Vulnerability Management

 Vulnerability Management includes the provision of both regularly scheduled automated vulnerability scans of systems handling sensitive County Data (ie. electronic Protected Health Information and Cad Holder Data) and ad-hoc scan reports as requested.

• What are the features provided by this service?
  •  Provision of vulnerability scans on workstations, servers, network equipment, and appliances.
  • Provision of scans for systems in scope of compliance requirements.
  • Provision of scans for systems not in scope of compliance requirements.
  • Response to, and mitigation of, identified vulnerabilities found on systems fully administered by County ITS.
  • Recommendation of mitigation steps to be taken for systems managed by third party providers.
  • Ongoing monitoring of the vulnerability and risk position of scanned systems.
• How do I request or access this service?
  • Contact the ITS Service Desk by calling 901-222-2700 or by sending an email to Service.Desk@shelbycountytn.gov
• What are the requirements/pre-requisites for this service?
  • For systems requiring only scanning and reporting (administered by the entity):
    •     Provision of the system listing
    •     Responsible entity personnel identified
    •     Funding of the scanning license purchase
  • ITS management of the systems requiring management:
    •     Provision of the system listing
    •     Responsible entity personnel identified
    •     Funding of the scanning license purchase
    •     Potential for additional expense based upon the time, effort, and material or software required to eliminate the vulnerability.
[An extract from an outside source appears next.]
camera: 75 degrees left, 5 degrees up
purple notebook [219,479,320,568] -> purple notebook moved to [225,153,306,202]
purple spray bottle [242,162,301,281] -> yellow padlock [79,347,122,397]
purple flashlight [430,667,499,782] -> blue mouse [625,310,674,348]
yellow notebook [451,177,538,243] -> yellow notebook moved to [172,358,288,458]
    •     Support with any third party vendors who may also support the system.
• What is the turn around time for service delivery?
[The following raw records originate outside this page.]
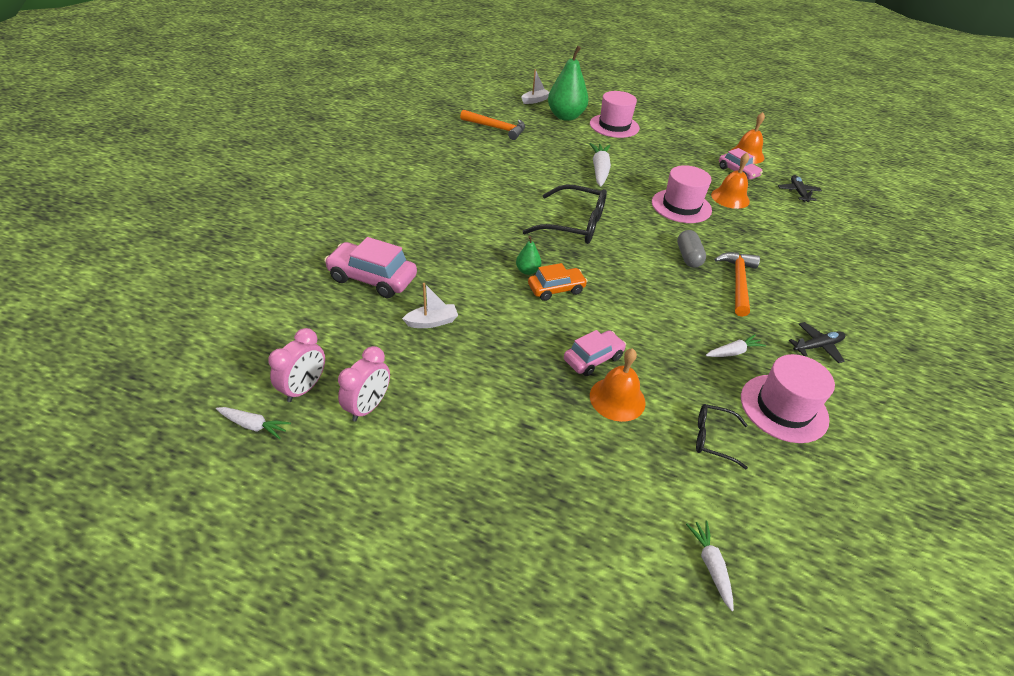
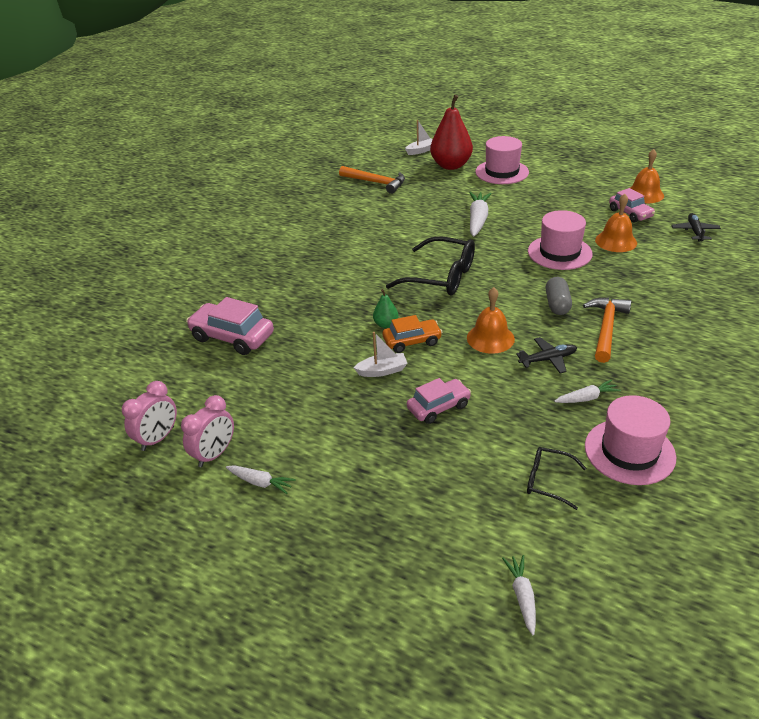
camera: 10 degrees right, 5 degrees down
white carrot [216,407,291,439] -> white carrot moved to [226,465,296,494]
white boat [402,283,458,328] -> white boat moved to [354,332,407,377]
green pear [548,46,588,121] -> red pear [430,95,473,170]
orange bell [590,348,646,422] -> orange bell moved to [467,287,515,354]
black plane [789,322,845,363] -> black plane moved to [516,337,577,373]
  • This is dependent upon the specific requirements and complexity of the request.
• What are the responsibilities of customer?
  •  In the event that an entitiy maintains some of their own systems, or has administrative control of systems managed by ITS, ITS requires the business requirements document including the scope of the vulnerability management  and on which systems it is expected.
  • Designated department contact and project management resource.
  • Entity response support if available.
  • Participation in the vulnerability management process and good faith efforts to resolve identified issues.
• When is this service available?
  • Available for all PCI DSS in scope systems. Soon to be available for all HIPAA in scope systems. Available for all systems identified by the entity as requiring vulnerability management and for which licenses are purchased by the entity.
• What is the usual response time for this service?
  • Dependent upon the nature of the request.
• How do I get help with this service?
  • Contact the ITS Service Desk by calling 901-222-2700 or by sending an email to Service.Desk@shelbycountytn.gov
• Who is the support owner for this service?
  • N/A.
• What are the support hours for this service?
  • 8:00am-4:30pm, Monday-Friday
• What is the cost for this service?
  • Costs may be incurred based upon the scope of the implementation and any additonal software required
• Does this service require cost approval?
  • Depending on the amount, approvals could be required by either department administration or the IT Steering Committee.
• What is the cost approval process?
  • Handled by IT Steering Committee and Department Heads.